TASK LIST:
a) In the regression passage, what does the coefficient for the Age variable (.627) represent?
b) Please continue the regression passage on reading the Weight ~ Age * Sex table, starting after its last sentence.

TEXT BLOCK:
- - - - -

Notice that in the final term of the equation, the Age variable is multiplied by the Sex variable!3 This multiplicative term is what allows for a different slope between the regression line for male and female children, and this is why R’s model formula adopts the convention to use * when you to estimate a different slope for each group.

Reading the regression table can be a bit tricky for these models, but a little “algorithmic thinking” helps. Take a look at the regression table for the regression table for the Weight ~ Age * Sex below (displaying just the term labels and coefficient estimates):

If you look in the (small) figure to the right that visualizes the model, we can see that to fully describe both lines (i.e., both models) we need two intercepts, and two slopes (one for each line!). So, the question becomes: where can we find those pieces of information in the regression table?

The (Intercept) term (-1.84) represents the y-axis intercept for the baseline group’s regression line. In this case, the baseline group are the male children. By default, R will put the groups into alphanumeric order, and choose the first group in that list to serve as the baseline group. Knowing this, it’s bit confusing as to why “Female” isn’t the baseline group (since “F” comes before “M”). This is because we used the factor() function to make categories out of the 0’s and 1’s in the original Sex variable, males were coded as 0’s, and this males were “first” and become the baseline group. Even if we didn’t know this, we can also determine “Male” is the baseline group because it’s the only category from the Sex variable not mentioned in any of the term labels

The coefficient for the Age variable (.627) represents the slope for the baseline group (male children). How are we supposed to know it’s the baseline group’s slope? In this model, each group gets it’s own slope. In other words, the slope of the regression line depends on the group. So, to know what the slope is, you have to know the group. Since the term doesn’t mention a group, you know it must apply to the baseline group.

- - - - -

EXTRACTED MATERIAL:
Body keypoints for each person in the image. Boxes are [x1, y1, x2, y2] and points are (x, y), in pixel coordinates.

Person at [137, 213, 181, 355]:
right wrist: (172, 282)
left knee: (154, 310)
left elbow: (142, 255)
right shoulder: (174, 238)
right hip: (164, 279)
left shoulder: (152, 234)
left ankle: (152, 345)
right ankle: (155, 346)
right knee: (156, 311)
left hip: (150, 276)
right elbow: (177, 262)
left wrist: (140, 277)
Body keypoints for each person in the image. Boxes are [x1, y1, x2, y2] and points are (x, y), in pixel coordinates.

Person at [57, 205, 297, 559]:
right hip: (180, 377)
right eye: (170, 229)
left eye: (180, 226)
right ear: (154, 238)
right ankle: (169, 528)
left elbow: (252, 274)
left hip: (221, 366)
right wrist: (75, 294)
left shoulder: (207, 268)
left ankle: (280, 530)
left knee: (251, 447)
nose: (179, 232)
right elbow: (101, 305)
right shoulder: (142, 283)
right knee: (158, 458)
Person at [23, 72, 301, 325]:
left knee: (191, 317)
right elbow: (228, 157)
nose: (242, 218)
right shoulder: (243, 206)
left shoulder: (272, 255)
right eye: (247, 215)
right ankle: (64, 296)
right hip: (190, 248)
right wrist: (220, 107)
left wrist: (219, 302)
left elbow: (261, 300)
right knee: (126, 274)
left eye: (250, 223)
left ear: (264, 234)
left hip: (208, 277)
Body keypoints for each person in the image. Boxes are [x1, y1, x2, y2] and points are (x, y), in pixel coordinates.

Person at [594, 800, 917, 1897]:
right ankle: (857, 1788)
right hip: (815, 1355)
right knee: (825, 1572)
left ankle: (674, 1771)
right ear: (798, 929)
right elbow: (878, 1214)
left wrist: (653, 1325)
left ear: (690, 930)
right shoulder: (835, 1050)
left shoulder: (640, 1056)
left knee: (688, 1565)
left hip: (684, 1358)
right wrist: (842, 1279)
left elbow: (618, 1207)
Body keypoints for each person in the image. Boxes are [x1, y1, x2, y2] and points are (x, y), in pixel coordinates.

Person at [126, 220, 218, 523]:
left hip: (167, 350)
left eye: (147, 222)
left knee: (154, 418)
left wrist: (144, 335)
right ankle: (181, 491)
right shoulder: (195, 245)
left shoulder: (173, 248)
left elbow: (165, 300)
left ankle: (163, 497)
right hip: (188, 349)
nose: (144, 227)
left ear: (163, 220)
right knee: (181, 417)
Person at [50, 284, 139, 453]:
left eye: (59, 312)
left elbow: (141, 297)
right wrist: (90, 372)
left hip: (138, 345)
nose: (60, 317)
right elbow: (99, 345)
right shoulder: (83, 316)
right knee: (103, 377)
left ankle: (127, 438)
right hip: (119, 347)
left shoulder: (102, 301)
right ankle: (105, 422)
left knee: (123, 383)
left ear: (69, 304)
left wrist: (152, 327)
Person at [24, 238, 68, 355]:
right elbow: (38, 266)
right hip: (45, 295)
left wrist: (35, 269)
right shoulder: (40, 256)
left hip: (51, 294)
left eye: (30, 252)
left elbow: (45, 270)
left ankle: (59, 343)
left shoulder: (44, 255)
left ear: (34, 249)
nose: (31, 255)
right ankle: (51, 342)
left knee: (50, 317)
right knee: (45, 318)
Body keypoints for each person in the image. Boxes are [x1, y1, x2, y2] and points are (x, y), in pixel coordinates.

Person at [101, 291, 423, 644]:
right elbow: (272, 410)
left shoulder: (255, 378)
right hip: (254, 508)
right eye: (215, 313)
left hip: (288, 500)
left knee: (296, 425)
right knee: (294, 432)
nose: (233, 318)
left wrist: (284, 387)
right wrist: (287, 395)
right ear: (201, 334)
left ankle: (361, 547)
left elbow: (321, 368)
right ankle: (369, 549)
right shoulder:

- - - - -

RESPONSES BY TASK:
a) It represents the slope for the baseline group, the male children.

b)
The final two coefficients are a bit different than the first two: these coefficients represent differences between the intercept and slope of the regression lines for the male and female groups

The SexFemale coefficient (-31.9) represents the difference in the intercept between the male and female regression lines. Since this coefficient is labeled with the Female category name, we know the intercept for the female regression line is 31.9 pounds above the intercept for the male regression line. How do we know it is the difference in the intercept, and not the difference in the slope? In this model, the “slope” comes from the gradual change in weight that is produced by a gradual change in age. And, the Age variable is not mentioned any where in this term label; so, we know this term can’t be interpreted as anything slope-related, because it doesn’t involve the Age variable!

Finally, the coefficient for the Age:SexFemale term (-0.281) represents the difference in the slope between the male and female regression lines. We can infer this because the term label mentions both explanatory variables: the presence of SexFemale in the label tells us we are contrasting the female group with the baseline group (males), and the presence of Age in the label tells us we are measuring the effect of Age on our outcome (weight). The difference in the effect of Age on Weight between the male and female groups is exactly what we mean by “change in slope”!

We began our reading of the regression table asking the question: where in the regression table can we find the two intercepts and the two slopes that we need to fully describe his model? We found the intercept and the slope for the baseline group (male children) in the rows labeled (Intercept) and Age. And, there was a bit of a plot twist for the intercept and slope for the female children’s regression line; the regression table doesn’t actually hold the intercept and slope for the female children’s regression line, but instead tells you how the intercept and slope differ from the male children’s regression line.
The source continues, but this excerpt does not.